• [WHAT TO PRODUCE]: Find the word "Studies" below. Copy each line that has it.

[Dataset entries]
§
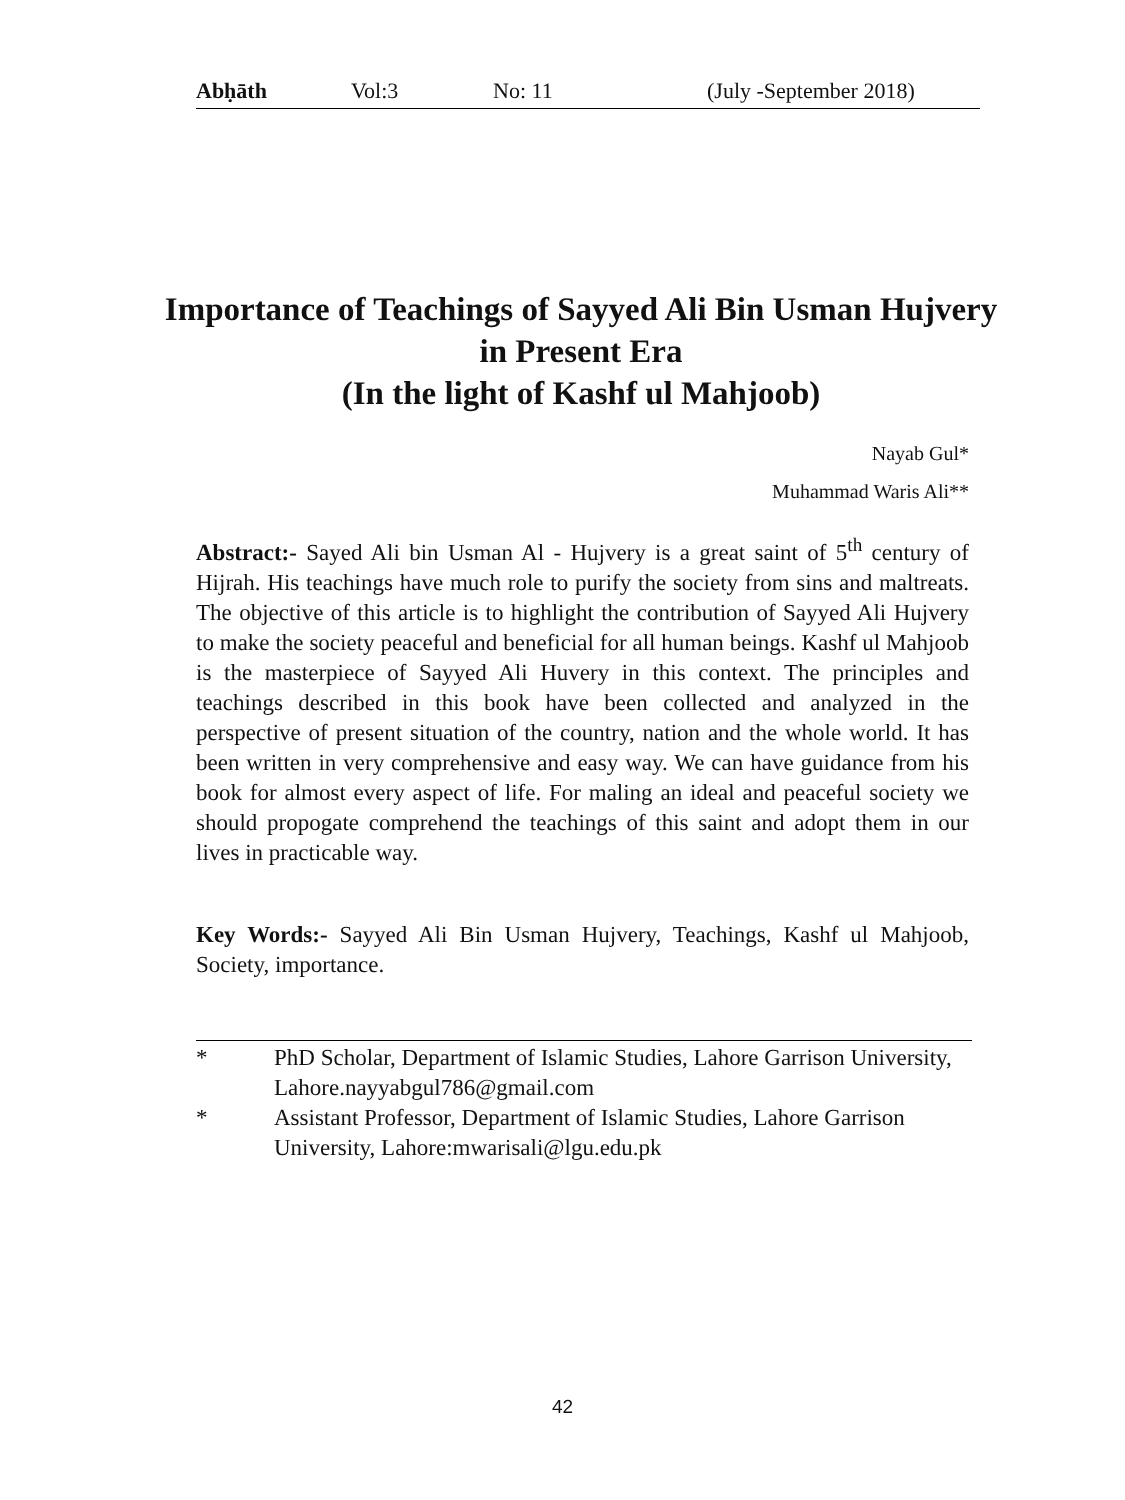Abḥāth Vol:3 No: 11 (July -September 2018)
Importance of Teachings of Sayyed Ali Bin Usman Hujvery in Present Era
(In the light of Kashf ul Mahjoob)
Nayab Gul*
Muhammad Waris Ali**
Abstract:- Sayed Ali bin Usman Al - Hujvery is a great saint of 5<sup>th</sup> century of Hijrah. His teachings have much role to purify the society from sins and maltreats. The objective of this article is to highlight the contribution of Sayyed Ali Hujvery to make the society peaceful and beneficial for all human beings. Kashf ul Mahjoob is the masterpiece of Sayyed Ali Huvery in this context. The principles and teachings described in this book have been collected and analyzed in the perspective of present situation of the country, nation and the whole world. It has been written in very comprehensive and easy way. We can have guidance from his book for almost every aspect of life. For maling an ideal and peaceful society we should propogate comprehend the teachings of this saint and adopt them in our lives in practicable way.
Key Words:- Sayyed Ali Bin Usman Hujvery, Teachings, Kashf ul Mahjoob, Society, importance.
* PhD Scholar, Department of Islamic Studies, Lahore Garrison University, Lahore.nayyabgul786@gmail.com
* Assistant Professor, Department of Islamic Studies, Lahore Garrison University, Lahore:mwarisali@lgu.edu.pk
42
§
• [SOLUTION TO THE PROBLEM]:
* PhD Scholar, Department of Islamic Studies, Lahore Garrison University, Lahore.nayyabgul786@gmail.com
* Assistant Professor, Department of Islamic Studies, Lahore Garrison University, Lahore:mwarisali@lgu.edu.pk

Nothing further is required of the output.